Clif Hangar lay in bed, scissoring his legs in the air, but it wasn’t enough. His restless leg syndrome propelled him from the boutique hotel’s memory foam mattress onto the natural hemp carpet, making him pace. However, the room was too small to take more than a few steps in each direction, so he swiveled more than he paced. Not particularly satisfying. What was worse, because of his superior sense of smell, the room reeked of curtain mildew and Pall Mall cigarettes. Clif pulled on his true-khaki athletic fit Chinos and burst out of the motel room into the semi-darkness of the Olympic Rain Forest.
The hotel lights backlit the ferns and evergreens, creating an eerie tableau. As he lumbered through the undergrowth, he pondered the name of his illness. Restless leg syndrome. A ridiculous name for something that caused so much distress. Too buoyant, too catchy for the devastation it wreaked, driving a wedge between him and any love interest. It gave him insomnia and caused his legs to piston at night, and no woman had ever put up with that for long.
He also pondered his struggles to make a comeback. Several years earlier he was the world’s most famous nose model. Now, at thirty, he was nearly forgotten. A side note in history. He’d come to the hotel to clear his thoughts and plan the way forward.
The motel light faded behind Clif, but he forged ahead, the need to move propelling him like a ship in the night—a cruise ship, perhaps, or even a tanker, but definitely a ship and not a boat. There was a difference.
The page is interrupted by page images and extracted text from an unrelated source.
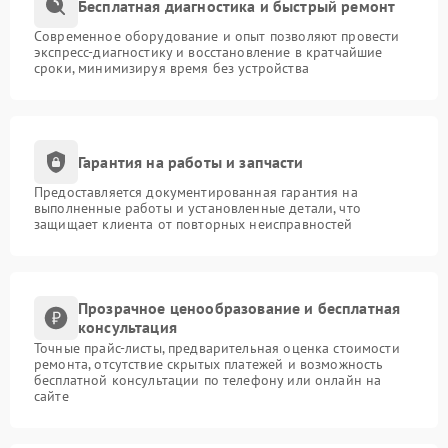
Бесплатная диагностика и быстрый ремонт
Современное оборудование и опыт позволяют провести
экспресс-диагностику и восстановление в кратчайшие
сроки, минимизируя время без устройства
Гарантия на работы и запчасти
Предоставляется документированная гарантия на
выполненные работы и установленные детали, что
защищает клиента от повторных неисправностей
Прозрачное ценообразование и бесплатная
консультация
Точные прайс-листы, предварительная оценка стоимости
ремонта, отсутствие скрытых платежей и возможность
бесплатной консультации по телефону или онлайн на
сайте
He stiff-armed bushes as he moved through what was now pitch darkness.
Too late, Clif remembered that he’d chosen this hotel for its view. His foot stepped out onto nothingness. “I’m plunging downward,” he thought, so distraught that he barely noticed that the word plunging already implied downward, and therefore the two words were redundant. As he fell into the void, he flailed wildly. His hands scraped against the rough cliffside, then grasped a sapling, arresting his fall.
As he dangled, Clif pondered the irony of his situation. People always thought his name, Clif Hangar, described a situation in a novel or a movie where the hero figuratively dangled over a cliff. But his last name, Hangar (shortened from Hangarsteinkopf), was spelled with “ar” and not “er,” meaning a building that houses airplanes; and Clif was short for Clifton, which meant a town near a cliff, not the cliff itself. But now he was in fact a cliff hanger, exactly what people misunderstood all these years.
Clif also pondered his predicament. Although he couldn’t see it, he knew that directly below him was a tourist attraction called “Hell’s Rocks.” This natural feature was composed of sharply spiked obsidian daggers that would turn him into a human shish-kabob were he to slip loose from the tiny, insignificant sapling. “No,” he thought. “I can’t let that happen. The headline of my obituary is not going to be ‘Has-Been Nose Model Skewered for the Last Time.’”
But the sapling Clif hung by was getting looser. It wouldn’t hold much longer.